# Required work
Reproduce each line of the listing below without any changes.

(Saved entries)

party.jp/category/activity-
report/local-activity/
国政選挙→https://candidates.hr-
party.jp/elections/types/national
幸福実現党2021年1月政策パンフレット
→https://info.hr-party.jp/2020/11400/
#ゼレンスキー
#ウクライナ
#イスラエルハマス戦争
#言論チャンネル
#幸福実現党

# Task solution
party.jp/category/activity-
report/local-activity/
国政選挙→https://candidates.hr-
party.jp/elections/types/national
幸福実現党2021年1月政策パンフレット
→https://info.hr-party.jp/2020/11400/
#ゼレンスキー
#ウクライナ
#イスラエルハマス戦争
#言論チャンネル
#幸福実現党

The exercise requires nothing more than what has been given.